Haro sur le Mamère

Après le dramatique accident qui a causé la mort de 43 personnes dans la région de Libourne, la plupart des médias sont tombés à bras raccourcis sur Noël Mamère qui a eu le tort de réagir très rapidement en s’en prenant au gouvernement. Selon la plupart des éditorialistes, « la compassion prime » et il est nécessaire d’observer un délai de décence avant de tirer des enseignements d’une telle catastrophe. Admettons.
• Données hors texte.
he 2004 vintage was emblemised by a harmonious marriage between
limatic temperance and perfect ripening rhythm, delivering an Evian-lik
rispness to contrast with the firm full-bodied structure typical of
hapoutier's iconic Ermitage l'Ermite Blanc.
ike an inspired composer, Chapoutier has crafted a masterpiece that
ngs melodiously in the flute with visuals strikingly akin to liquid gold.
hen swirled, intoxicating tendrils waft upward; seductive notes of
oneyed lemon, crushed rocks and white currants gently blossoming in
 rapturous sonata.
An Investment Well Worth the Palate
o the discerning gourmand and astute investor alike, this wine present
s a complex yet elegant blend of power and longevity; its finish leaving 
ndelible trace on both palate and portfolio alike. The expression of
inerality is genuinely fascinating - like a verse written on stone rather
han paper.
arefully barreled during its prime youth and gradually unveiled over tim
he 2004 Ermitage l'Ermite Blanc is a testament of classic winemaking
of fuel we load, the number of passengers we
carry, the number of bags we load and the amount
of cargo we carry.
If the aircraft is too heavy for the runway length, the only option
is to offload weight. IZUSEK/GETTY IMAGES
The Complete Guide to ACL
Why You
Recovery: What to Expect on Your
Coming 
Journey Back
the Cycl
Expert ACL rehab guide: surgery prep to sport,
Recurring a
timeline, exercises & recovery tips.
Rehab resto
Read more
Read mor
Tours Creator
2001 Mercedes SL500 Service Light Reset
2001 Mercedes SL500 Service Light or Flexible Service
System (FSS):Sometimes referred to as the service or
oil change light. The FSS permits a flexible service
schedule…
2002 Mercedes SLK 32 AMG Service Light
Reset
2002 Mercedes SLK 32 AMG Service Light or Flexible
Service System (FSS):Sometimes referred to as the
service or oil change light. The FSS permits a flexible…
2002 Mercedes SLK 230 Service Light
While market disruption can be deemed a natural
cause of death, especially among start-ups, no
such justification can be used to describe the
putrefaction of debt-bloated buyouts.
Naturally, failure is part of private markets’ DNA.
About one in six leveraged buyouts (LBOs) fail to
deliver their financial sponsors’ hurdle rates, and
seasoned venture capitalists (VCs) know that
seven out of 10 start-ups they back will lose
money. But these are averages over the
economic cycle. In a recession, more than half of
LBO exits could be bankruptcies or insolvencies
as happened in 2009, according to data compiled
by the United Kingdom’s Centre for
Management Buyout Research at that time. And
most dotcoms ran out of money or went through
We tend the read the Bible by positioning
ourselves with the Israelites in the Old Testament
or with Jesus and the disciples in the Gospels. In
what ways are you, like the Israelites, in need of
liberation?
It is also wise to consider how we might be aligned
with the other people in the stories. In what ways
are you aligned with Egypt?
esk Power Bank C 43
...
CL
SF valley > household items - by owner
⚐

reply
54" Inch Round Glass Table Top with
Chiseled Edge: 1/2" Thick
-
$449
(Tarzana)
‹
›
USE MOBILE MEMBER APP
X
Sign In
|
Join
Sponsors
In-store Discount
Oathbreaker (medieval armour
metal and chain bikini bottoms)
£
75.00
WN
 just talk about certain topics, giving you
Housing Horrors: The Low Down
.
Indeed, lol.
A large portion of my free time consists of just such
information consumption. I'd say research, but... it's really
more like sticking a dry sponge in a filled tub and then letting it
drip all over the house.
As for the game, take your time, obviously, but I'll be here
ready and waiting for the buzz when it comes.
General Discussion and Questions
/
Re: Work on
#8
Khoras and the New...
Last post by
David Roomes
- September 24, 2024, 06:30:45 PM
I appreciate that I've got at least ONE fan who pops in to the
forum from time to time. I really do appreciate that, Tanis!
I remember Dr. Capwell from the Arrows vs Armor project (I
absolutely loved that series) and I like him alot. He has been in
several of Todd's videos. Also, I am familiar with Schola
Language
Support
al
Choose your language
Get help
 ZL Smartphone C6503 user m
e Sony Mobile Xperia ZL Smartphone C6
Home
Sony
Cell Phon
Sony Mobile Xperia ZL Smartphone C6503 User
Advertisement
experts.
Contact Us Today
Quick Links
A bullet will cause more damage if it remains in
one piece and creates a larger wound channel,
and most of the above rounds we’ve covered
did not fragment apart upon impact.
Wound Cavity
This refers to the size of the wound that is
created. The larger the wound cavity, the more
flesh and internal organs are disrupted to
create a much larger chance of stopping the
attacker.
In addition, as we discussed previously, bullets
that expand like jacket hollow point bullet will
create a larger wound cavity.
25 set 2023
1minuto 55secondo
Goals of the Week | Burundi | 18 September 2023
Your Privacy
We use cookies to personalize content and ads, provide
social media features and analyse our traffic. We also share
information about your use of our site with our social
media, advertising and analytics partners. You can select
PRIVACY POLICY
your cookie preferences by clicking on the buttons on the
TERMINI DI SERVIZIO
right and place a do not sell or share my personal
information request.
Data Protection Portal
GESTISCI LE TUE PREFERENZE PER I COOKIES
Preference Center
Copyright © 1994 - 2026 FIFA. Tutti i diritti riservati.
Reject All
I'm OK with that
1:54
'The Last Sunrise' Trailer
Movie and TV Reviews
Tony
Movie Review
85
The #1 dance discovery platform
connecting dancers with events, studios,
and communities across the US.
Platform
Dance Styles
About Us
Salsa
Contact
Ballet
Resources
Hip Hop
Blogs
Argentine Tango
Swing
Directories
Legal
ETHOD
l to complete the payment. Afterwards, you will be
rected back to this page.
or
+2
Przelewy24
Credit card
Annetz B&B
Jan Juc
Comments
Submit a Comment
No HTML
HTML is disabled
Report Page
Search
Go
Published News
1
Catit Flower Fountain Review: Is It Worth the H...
Est-ce que 69 ans de recul leur paraissent un délai suffisant ? C’est en 1946 en effet qu’a eu lieu le premier accident grave d’autocar dans la terrible descente de Laffrey en Isère, entraînant le décès de 18 pèlerins et blessant la plupart des autres passagers.

Il faudra pourtant que se produisent 3 autres accidents graves, 43 morts en 1973, 29 en 1975 et 26 en 2007, sans compter d’autres sinistres moins meurtriers, pour que des mesures radicales d’aménagement de la route et d’interdiction aux poids lourds soient enfin prises. Sans attendre les résultats de l’enquête sur l’accident de Puisseguin, on peut être à peu près sûr que ni l’alcool, ni les stupéfiants, ni la vitesse ne sont responsables de ce drame. Il semblerait que les habitants de la région considèrent ce passage sinueux comme dangereux, un de ces nombreux points noirs, connus des usagers de la route, ayant déjà causé des accidents ou susceptibles de le faire, que les pouvoirs publics tardent à traiter, pour des raisons financières. Il est évidemment moins coûteux de rajouter des radars là où ils sont les plus rentables.

 

Un exemple personnel pour illustrer ce propos. J’emprunte régulièrement une portion de route très sinueuse où les véhicules de tourisme ne peuvent se croiser qu’au prix d’une discipline absolue de respect des voies de circulation. Il m’est arrivé de devoir reculer pour laisser le passage au car de ramassage scolaire dont l’empattement ne lui permet pas de prendre les virages sans empiéter sur la gauche de la chaussée. Cette situation délicate n’a évidemment pas échappé aux pouvoirs publics, qui, au lieu d’élargir la route, ont pris deux mesures. La première, celle de poser des glissières de sécurité, j’imagine pour minimiser les dégâts le jour inéluctable où se produira l’accident, la seconde, de mettre un panneau interdisant la circulation des autocars, à l’exception des transports scolaires ! Quant aux camions ou aux engins agricoles de grande taille, pas de problème. Circulez, il n’y a rien à voir.